▸ **Stored data entries**
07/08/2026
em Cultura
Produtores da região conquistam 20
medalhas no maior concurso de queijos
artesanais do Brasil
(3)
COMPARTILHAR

▸ **EXERCISE AIM**
Please retype every entry above exactly as it stands.

▸ **WRITTEN RESPONSE**
07/08/2026
em Cultura
Produtores da região conquistam 20
medalhas no maior concurso de queijos
artesanais do Brasil
(3)
COMPARTILHAR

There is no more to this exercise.